Since the beginning of the 21st century, Judd Apatow protege Jason Segel has been a dependable go-to guy for affable comedic roles. The End of the Tour is for him what Moneyball was for Jonah Hill. Segel gives an impressive, career best performance, one that just might and most definitely should merit Oscar consideration for Best Actor. Even though it takes place over the course of a few days, we’re given enough insight into Wallace’s brilliant, eerily prescient yet troubled mind. This was a man that was fascinated by fame and pop culture, yet also terrified of it; one that carried with him inner, addictive demons, yet was also just a down-to-earth, funny guy who loves his two dogs, Die Hard and Alanis Morissette. There’s not the slightest ounce of phony biopic subject imitating shown by Segel; he disappears into a wonderfully nuanced, sometimes heartbreaking performance.

Segel could easily make a career out of doing comedies like Forgetting Sarah Marshall or I Love You, Man. They’re great films and he’s great in them, and of course, he should keep doing comedies provided they’re not named Sex Tape. But performances like what he gives here are sure to open more doors for him to where he no longer has to depend on his comedic comfort zone. Sure, the big hitters of the lineup – Johnny Depp in Black Mass, Tom Hardy in Legend, Michael Fassbender in Steve Jobs and Leonardo DiCaprio in The Revenant – have yet to bat, but Segel’s turn here is the best male performance I’ve seen so far this year.

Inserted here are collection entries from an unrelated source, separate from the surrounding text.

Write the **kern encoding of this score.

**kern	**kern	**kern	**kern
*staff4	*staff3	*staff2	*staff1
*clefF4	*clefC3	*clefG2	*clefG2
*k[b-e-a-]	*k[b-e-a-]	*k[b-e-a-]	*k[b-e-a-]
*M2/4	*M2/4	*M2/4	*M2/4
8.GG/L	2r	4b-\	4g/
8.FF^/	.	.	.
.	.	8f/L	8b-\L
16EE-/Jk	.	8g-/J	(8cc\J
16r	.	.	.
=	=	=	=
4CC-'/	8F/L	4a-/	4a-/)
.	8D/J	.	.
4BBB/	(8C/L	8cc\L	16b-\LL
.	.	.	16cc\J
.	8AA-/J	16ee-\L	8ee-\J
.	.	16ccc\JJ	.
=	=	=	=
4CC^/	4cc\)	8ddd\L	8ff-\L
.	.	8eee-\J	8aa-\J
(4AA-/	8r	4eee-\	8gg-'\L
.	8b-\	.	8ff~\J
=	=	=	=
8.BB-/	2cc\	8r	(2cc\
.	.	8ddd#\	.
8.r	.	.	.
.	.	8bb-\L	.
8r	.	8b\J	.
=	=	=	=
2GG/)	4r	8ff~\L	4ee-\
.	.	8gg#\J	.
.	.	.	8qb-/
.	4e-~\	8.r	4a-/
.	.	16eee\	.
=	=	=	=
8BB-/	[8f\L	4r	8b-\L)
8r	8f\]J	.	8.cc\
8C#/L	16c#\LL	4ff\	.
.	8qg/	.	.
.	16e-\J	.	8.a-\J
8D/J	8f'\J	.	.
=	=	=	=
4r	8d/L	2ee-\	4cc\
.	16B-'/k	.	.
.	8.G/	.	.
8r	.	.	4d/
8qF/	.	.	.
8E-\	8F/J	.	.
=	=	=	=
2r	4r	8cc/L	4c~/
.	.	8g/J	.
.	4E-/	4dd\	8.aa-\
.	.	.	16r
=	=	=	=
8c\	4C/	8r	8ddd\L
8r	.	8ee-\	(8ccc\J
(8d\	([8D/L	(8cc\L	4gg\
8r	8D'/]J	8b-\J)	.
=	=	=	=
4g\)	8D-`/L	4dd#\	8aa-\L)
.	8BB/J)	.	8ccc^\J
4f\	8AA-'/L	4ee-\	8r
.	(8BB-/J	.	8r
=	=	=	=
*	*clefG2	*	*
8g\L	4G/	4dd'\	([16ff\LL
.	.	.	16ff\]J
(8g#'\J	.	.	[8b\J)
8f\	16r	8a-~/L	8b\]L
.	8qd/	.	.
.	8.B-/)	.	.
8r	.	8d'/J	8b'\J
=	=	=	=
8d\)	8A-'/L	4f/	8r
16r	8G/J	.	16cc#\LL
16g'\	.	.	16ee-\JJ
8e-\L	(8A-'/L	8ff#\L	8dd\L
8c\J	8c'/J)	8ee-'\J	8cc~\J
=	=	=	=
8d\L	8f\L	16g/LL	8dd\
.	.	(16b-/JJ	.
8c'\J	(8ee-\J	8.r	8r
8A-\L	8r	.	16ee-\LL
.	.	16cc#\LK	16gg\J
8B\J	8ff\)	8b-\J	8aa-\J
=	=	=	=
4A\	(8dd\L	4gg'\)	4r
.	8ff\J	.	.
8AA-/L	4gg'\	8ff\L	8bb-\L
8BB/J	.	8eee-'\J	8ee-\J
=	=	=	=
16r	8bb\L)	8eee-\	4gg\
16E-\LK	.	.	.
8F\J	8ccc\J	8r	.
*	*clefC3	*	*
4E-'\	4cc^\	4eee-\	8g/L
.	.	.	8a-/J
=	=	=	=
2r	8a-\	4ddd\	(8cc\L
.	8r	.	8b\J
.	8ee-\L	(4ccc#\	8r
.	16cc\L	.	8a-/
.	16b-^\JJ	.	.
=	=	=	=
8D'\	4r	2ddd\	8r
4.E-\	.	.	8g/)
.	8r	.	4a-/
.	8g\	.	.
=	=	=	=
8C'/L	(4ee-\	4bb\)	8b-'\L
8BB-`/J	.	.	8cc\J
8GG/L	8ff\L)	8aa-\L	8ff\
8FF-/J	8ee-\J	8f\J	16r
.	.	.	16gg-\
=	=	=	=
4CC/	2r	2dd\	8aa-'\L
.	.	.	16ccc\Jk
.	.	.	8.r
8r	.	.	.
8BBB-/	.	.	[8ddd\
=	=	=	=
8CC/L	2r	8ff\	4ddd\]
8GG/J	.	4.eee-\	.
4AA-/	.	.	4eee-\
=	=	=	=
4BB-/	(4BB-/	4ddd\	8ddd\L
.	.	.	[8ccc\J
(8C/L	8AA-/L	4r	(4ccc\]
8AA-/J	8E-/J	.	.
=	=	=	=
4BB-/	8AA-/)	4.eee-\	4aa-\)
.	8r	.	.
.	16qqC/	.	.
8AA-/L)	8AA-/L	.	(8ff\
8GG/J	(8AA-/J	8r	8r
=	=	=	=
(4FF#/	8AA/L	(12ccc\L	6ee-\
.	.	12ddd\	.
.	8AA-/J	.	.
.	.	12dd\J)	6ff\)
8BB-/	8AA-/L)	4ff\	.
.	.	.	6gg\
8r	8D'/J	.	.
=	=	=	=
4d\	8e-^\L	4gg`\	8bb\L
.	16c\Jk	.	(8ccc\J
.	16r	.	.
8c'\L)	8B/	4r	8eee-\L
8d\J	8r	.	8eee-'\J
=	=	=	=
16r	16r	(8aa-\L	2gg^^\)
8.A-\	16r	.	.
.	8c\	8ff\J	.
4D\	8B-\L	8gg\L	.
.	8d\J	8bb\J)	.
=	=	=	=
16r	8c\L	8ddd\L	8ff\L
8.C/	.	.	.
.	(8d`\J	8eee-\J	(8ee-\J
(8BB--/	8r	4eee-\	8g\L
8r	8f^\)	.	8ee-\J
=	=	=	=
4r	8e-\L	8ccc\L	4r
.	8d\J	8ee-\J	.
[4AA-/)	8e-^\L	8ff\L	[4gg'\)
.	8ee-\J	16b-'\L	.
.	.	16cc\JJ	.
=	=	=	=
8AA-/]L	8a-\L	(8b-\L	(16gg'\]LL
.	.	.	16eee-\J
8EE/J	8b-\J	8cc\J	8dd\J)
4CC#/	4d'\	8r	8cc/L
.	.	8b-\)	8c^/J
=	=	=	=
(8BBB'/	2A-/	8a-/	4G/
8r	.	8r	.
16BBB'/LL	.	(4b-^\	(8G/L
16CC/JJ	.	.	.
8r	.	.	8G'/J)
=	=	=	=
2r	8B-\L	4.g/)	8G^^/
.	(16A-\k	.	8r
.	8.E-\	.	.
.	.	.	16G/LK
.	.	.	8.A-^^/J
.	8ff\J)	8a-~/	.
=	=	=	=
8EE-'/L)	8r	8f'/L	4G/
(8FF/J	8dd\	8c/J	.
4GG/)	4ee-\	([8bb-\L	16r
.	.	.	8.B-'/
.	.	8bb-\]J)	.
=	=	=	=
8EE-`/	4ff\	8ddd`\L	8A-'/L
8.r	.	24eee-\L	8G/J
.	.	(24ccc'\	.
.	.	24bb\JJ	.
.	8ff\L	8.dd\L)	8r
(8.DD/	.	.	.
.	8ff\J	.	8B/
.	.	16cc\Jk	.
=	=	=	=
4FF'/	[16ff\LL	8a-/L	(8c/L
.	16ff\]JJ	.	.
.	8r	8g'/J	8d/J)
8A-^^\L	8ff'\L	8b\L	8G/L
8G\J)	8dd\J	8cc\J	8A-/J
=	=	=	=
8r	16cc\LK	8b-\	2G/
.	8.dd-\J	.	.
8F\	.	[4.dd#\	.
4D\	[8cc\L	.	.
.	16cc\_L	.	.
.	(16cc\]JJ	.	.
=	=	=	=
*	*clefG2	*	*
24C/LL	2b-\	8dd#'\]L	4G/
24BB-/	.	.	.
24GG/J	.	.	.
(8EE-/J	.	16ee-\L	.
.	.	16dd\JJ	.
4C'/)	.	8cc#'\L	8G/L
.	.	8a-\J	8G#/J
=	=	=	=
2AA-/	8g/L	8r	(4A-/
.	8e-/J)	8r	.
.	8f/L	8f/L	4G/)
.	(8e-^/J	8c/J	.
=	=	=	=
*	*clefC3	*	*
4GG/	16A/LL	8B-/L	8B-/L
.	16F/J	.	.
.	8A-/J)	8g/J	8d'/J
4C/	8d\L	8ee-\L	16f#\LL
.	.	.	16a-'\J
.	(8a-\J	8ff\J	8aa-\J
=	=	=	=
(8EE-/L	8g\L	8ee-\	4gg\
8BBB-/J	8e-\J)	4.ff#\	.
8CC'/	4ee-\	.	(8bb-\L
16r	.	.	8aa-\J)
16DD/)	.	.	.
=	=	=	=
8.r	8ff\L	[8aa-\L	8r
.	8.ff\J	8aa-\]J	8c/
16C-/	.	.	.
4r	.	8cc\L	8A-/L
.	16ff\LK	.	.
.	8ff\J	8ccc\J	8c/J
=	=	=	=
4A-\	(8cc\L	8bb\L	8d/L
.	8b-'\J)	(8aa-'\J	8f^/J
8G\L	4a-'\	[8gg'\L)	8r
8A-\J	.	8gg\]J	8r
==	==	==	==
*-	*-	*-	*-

As small and quiet as The End of the Tour is compared to other biopics, it’s easily the most emotionally absorbing of any of the other ones that have been released in 2015 thanks to James Ponsoldt’s understated direction, Donald Margulies’s rich, insightful screenplay and two pitch-perfect performances from Jesse Eisenberg and an Oscar-worthy Jason Segel. It says a great deal of the talent handling this film when they can make a series of conversational setpieces just as riveting, and perhaps even more so than any blockbuster I’ve seen this summer.

I give The End of the Tour an A (★★★½).